Search
Close this search box.

“Democracia direta” como antipolítica e as jornadas de junho

Compartilhar conteúdo:

Há duas formas de conceber – entre outras possíveis – a reivindicação por “Democracia Direta”. Foi uma demanda bastante presente nos protestos sociais de 2013.

Pelo que pude acompanhar, conversar com militantes e ouvir nas assembleias durante os protestos etc ocorreu uma inversão do que significa, hoje, “democracia direta”.

As chamadas “jornadas de junho” trouxeram uma nova noção diversa que passou a concorrer com uma anterior.

DEMOCRACIA DIRETA COMO PARTICIPAÇÃO SOCIAL

Primeiro, há o discurso mobilizado na forma de “democracia direta” que pede maior participação social.

Não diminui o valor do voto.

Pelo contrário.

Reivindica que a arena pública seja fortalecida por outros canais em seu viés deliberativo, tais como os conselhos gestores, orçamento participativo, audiências públicas, conferências, etc.

Não há aqui o enfraquecimento das instituições, mas o seu alargamento. Este aprofundamento democrático resultou das batalhas dos movimentos sociais, sindicatos, sociedade civil organizada desde a década de 1980.

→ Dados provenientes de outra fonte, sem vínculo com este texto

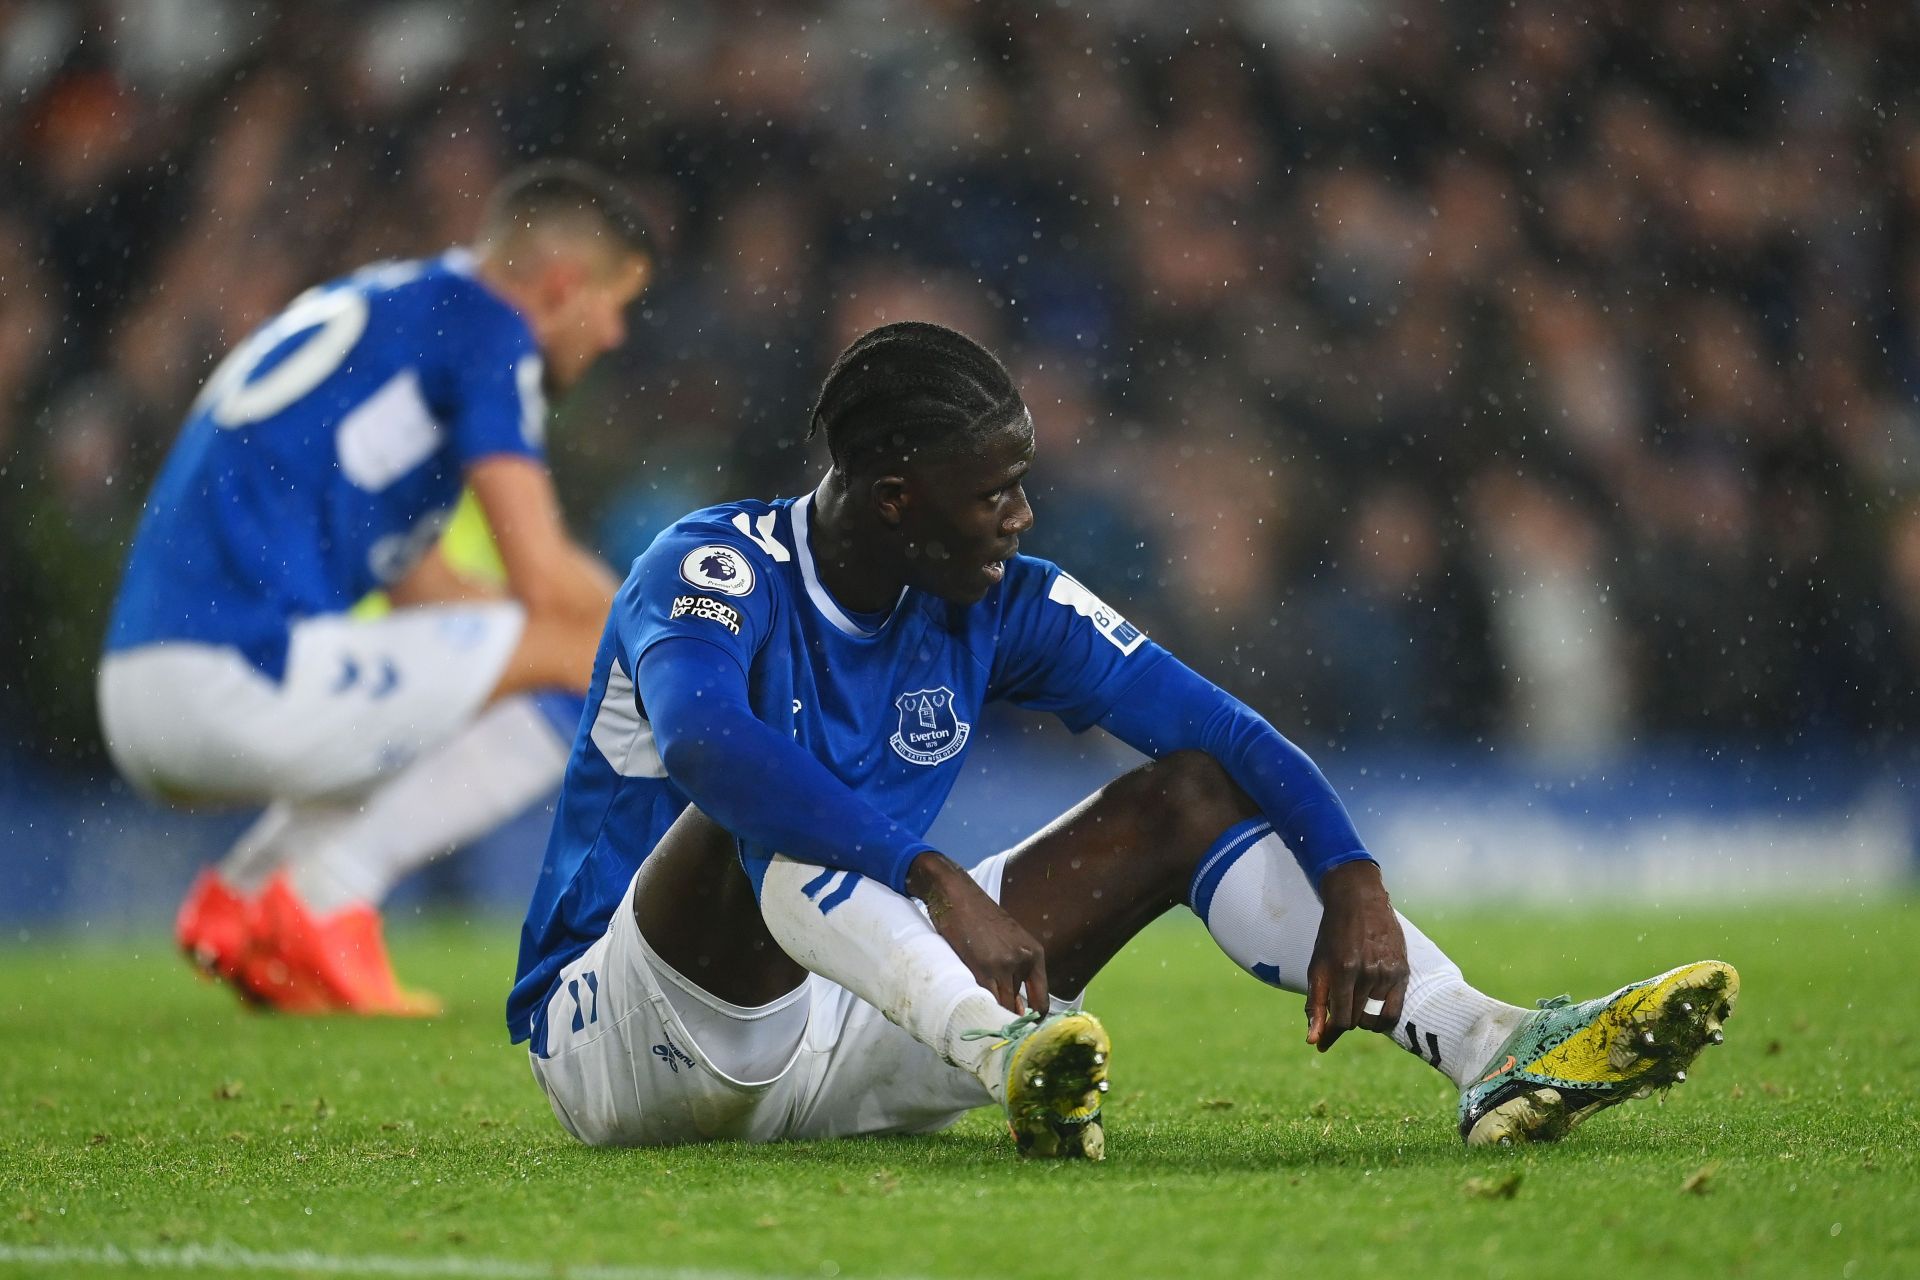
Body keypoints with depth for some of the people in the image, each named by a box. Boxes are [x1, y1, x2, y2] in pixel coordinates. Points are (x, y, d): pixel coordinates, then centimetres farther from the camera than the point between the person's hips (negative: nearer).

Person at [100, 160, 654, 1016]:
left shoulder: (375, 309, 26)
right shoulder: (484, 327, -1)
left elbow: (420, 590, 30)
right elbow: (548, 582, -7)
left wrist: (613, 622, 29)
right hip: (243, 681, -9)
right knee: (582, 671, -4)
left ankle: (245, 892, 9)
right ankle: (323, 895, -7)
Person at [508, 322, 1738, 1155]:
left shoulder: (999, 608, 1)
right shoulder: (718, 569, -18)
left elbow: (1217, 729, -2)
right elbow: (700, 741, -41)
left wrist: (1352, 883, -19)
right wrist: (942, 885, -47)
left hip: (847, 1043, 6)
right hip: (615, 1048, -6)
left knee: (1187, 793, -4)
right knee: (768, 807, -36)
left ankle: (1493, 1050, -21)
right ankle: (1005, 1054, -59)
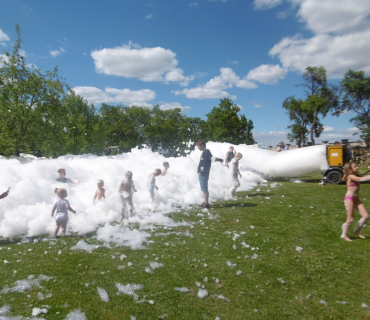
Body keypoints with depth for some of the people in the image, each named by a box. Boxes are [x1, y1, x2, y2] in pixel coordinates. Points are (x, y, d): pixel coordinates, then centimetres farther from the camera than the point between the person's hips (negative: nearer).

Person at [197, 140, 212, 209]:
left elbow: (204, 163, -23)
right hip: (205, 173, 11)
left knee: (204, 189, -6)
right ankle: (205, 202, 25)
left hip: (202, 174, -11)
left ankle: (206, 204, -2)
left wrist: (200, 171, -19)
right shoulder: (207, 152, 16)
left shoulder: (205, 152, -15)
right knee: (205, 189, 17)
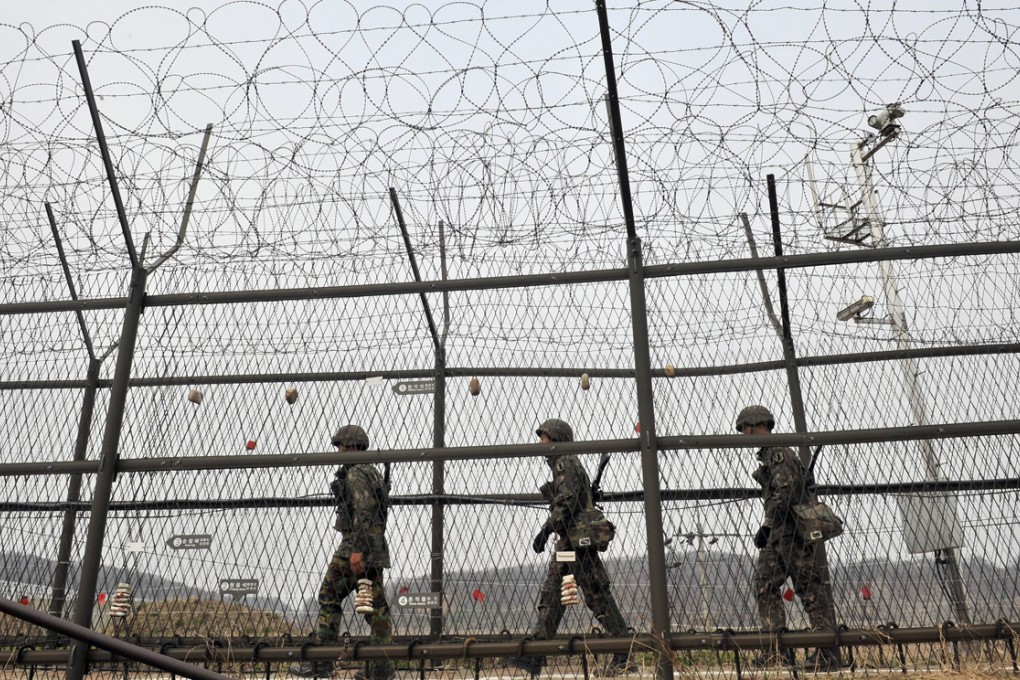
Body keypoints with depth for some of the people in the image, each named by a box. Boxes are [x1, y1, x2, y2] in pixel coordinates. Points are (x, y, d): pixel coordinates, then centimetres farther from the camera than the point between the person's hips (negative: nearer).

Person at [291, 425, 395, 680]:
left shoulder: (355, 473, -9)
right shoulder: (372, 472, 20)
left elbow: (363, 513, -20)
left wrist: (356, 550, -23)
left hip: (357, 545, -9)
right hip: (376, 547, 9)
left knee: (329, 597, -1)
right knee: (375, 605, 6)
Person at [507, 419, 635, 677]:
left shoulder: (565, 463, -8)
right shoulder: (561, 464, 21)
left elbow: (567, 501, -20)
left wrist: (546, 530, -22)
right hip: (568, 541, 10)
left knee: (597, 596, -7)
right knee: (551, 594, 6)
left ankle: (625, 654, -2)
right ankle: (536, 656, 6)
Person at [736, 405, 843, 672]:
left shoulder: (779, 453, -11)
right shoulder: (767, 456, 20)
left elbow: (784, 494, -20)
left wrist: (766, 526, -19)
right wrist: (768, 528, 18)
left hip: (795, 531, -10)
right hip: (780, 533, 10)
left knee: (812, 590, -5)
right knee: (764, 585, 5)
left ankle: (830, 653, 0)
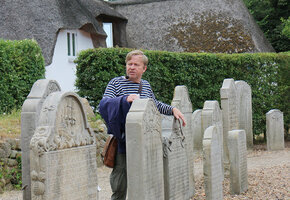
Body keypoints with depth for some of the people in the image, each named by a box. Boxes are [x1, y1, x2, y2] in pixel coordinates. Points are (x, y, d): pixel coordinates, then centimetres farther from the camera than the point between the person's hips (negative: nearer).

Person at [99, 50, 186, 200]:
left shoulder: (146, 85, 14)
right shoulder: (116, 83, 0)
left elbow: (156, 105, 30)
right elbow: (104, 103, -15)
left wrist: (173, 110, 17)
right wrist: (125, 99, -28)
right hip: (122, 143, -4)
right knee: (119, 188, -2)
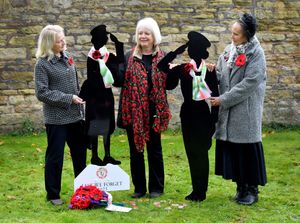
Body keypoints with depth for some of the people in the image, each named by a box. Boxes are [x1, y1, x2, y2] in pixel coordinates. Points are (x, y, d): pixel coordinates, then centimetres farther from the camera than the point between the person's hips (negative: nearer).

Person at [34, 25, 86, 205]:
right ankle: (53, 194, 17)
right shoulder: (42, 64, -10)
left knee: (80, 153, 15)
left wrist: (80, 106, 12)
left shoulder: (67, 57, 7)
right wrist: (68, 98, -17)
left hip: (75, 116, 6)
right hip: (56, 118, -6)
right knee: (55, 156, 3)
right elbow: (42, 93, -15)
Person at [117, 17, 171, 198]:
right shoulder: (129, 57, 4)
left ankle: (156, 187, 20)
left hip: (154, 111, -1)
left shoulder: (163, 57, 4)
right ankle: (139, 187, 20)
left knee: (155, 149, 8)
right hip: (133, 111, 1)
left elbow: (169, 84, 3)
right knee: (136, 150, 9)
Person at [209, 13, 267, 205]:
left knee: (247, 146, 0)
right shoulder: (229, 51, 9)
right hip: (228, 110, 6)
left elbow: (250, 83, -16)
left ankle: (252, 189, 13)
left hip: (246, 109, -6)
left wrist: (224, 99, -16)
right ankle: (241, 187, 22)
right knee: (231, 146, 8)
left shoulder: (256, 53, -10)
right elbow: (220, 75, 14)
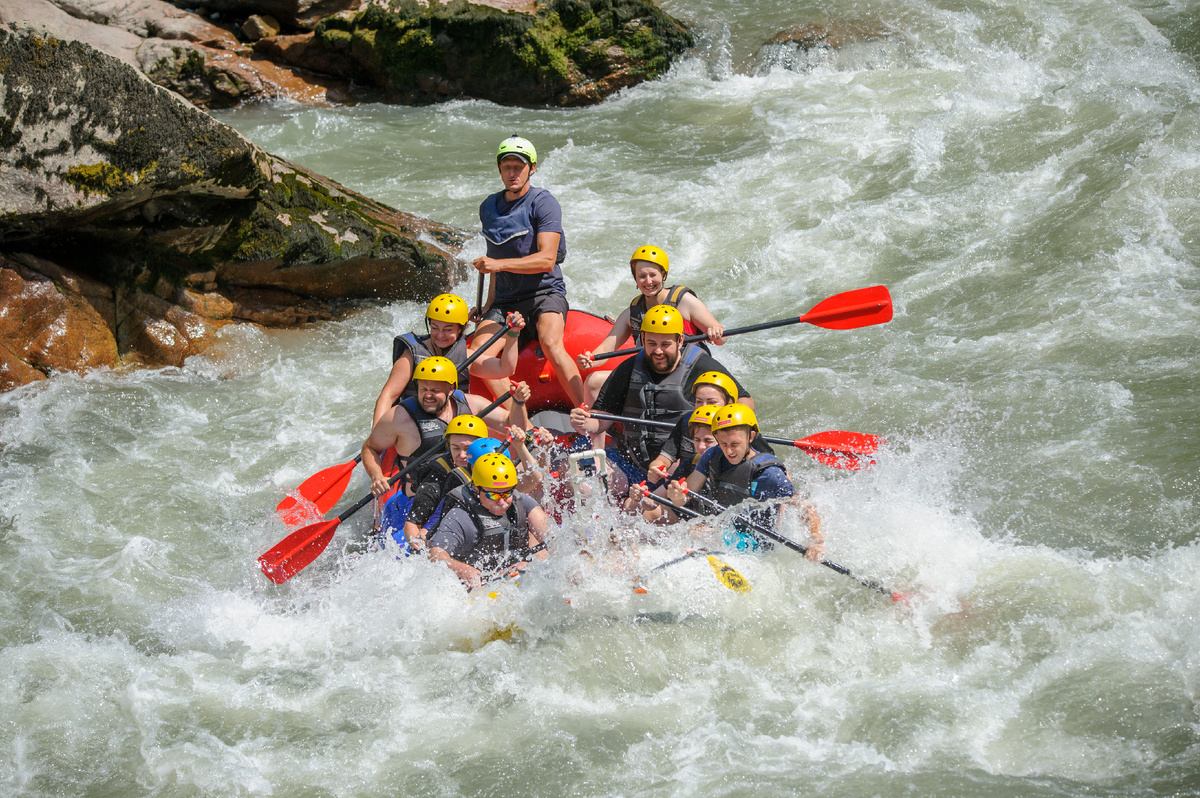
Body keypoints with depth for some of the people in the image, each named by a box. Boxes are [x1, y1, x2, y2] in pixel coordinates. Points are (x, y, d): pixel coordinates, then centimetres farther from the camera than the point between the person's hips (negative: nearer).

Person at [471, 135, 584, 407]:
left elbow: (546, 260, -18)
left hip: (545, 292, -6)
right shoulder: (489, 208, 14)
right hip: (506, 301, 6)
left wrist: (499, 264, -28)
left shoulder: (542, 203, -7)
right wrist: (489, 303, 16)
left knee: (551, 345, -34)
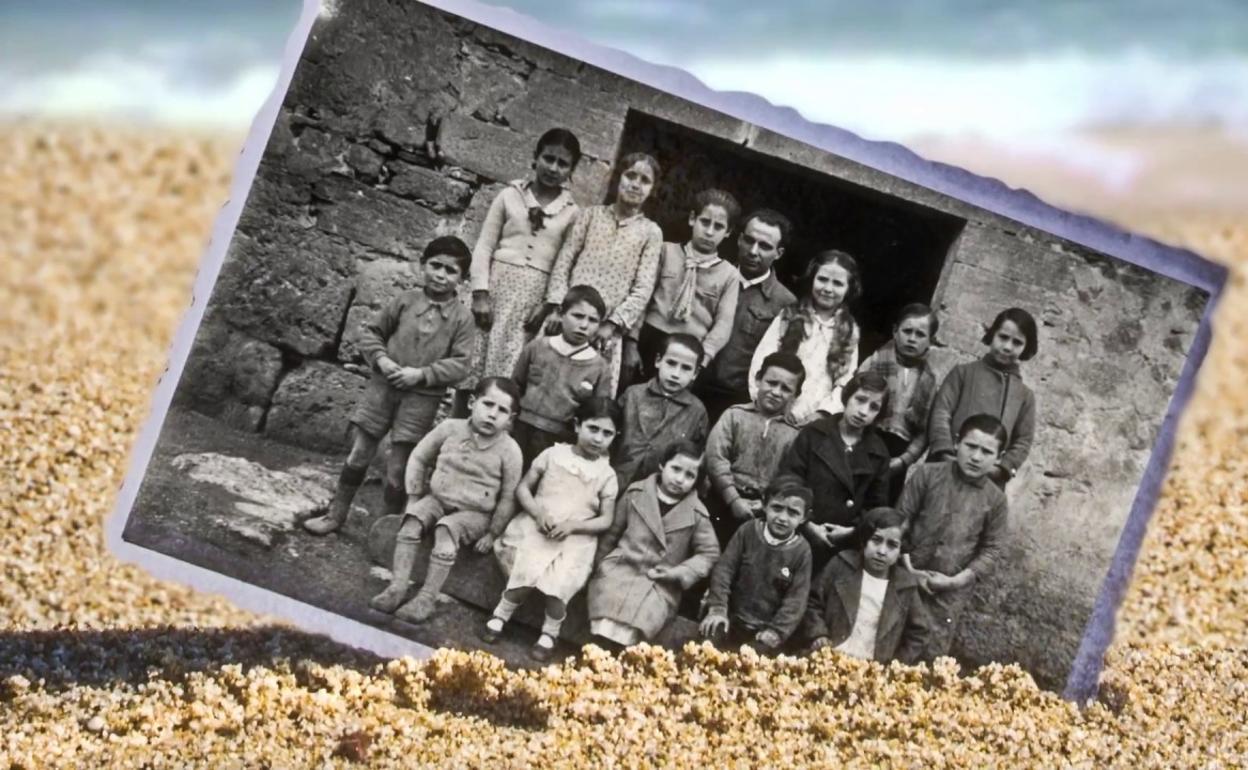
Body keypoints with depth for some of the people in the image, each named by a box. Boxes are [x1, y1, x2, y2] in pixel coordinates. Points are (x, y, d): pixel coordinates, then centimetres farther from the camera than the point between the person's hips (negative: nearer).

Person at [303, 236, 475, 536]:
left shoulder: (462, 318, -4)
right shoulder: (405, 301, 1)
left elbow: (460, 363, -7)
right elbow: (372, 331, 9)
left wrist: (421, 374, -16)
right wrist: (380, 358, -9)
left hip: (421, 396, -2)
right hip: (384, 385, 2)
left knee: (398, 467, 2)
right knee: (358, 453, 6)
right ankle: (336, 514, 19)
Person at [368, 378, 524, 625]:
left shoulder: (509, 450, -14)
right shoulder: (450, 429, -7)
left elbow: (508, 497, -6)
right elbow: (419, 458, 7)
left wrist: (492, 532, -6)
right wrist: (414, 497, 4)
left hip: (474, 514, -3)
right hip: (438, 499, 3)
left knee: (446, 529, -31)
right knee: (413, 518, -24)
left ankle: (427, 598, -28)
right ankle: (398, 586, -23)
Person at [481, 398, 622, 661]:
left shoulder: (606, 475, 5)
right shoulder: (553, 454, 5)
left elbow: (606, 520, 3)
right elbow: (523, 488, 7)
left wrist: (573, 525, -15)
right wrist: (538, 514, -12)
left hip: (577, 537, 0)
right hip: (537, 526, 0)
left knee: (560, 579, -28)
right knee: (529, 571, -28)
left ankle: (550, 632, -9)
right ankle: (501, 615, -7)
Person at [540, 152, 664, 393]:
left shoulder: (651, 233, 6)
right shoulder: (591, 215, 11)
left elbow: (643, 289, 0)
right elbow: (564, 261, 6)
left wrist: (613, 324, -11)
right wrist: (557, 307, -7)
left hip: (606, 330, -1)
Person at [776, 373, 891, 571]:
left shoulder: (877, 452, 9)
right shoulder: (814, 434, 3)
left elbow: (877, 505, 10)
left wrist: (853, 529, -7)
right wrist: (808, 525, -11)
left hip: (842, 547, 2)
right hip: (800, 538, -1)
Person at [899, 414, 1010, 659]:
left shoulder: (996, 500, 0)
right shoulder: (927, 475, -3)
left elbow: (992, 549, 1)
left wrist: (957, 580, -10)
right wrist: (909, 570, -8)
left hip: (949, 594, 1)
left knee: (931, 656, 5)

Mais. Há uma militância próxima de partidos.

Aceita a racionalidade e o senso de proporção próprios da esfera da política.

O poder tem um caráter habilitador.

Lideranças são aceitas, desde que referendadas pelo voto.

O combate democrático é contínuo.

DEMOCRACIA DIRETA COMO AFRONTA ÀS INSTITUIÇÕES

O segundo sentido atribuído à “democracia direta” tem outra perspectiva, que é a de clamar pelo fim da política, das instituições.

Não reconhece a importância do voto e da processual necessidade do confronto de opinião. Daí reclamar da “demora” e do “distanciamento” das Câmaras e Assembleias, como se elas não tivessem regras de disputa que permitem a atuação do governo e da oposição. Fica a impressão de que há consenso – algo irreal – sobre o que deve ser feito para melhorar a vida das pessoas, mas as casas legislativas simplesmente ignoram, pela sua lógica, o desejo dos cidadãos.

Há uma explícita defesa da busca por uma unidade social apartidária – alias, fica até parecendo que ela existe e só “os políticos” não percebem –, desconsiderando que os agentes podem representar interesses sociais diversos e se organizarem em torno das suas especificidades de concepções. Rechaçam, portanto, os partidos.

A “democracia direta” é pensada pela escolha de uma tese numa grande votação direta, que cria caminhos absolutos. A disputa não é renovada. Cria-se uma autocracia.

O jogo da política é visto, depreciativamente, como “politicagem”. Só a convicção importa e não a estratégia.

Lideranças não são toleradas. Na prática, elas não deixam de aparecer, sendo que à revelia do movimento.

O poder é enxergado negativamente.

Enfim, é um pedido por “democracia direta”, que luta pela vitória da antipolítica.

Penso que foi esse segundo sentido de “democracia direta” que esteve em voga durante os protestos. Daí os ataques às câmaras e a violência direcionada contra bandeiras e membros de organizações sindicais e partidárias.

Quem mobilizava a noção de “democracia direta” como incremento da participação social, ao constatar o sentido antpolítico implícito nos protestos de 2013, logo abandonou “às ruas”.

ORÇAMENTO PARTICIPATIVO EM NATAL

Com ampla divulgação, as audiências públicas sobre os destinos do orçamento da cidade estão ocorrendo. Nesses momentos é possível encontrar militantes de partidos, membros de movimentos sociais, lideranças comunitárias e os técnicos da prefeitura. Só. Ninguém ou alguma organização que mobilizou o discurso da “democracia direta” durante os protestos de 2013 se fez presente. O mesmo se deu nas audiências para a discussão sobre a lei de licitação que vai reger o transporte público de Natal.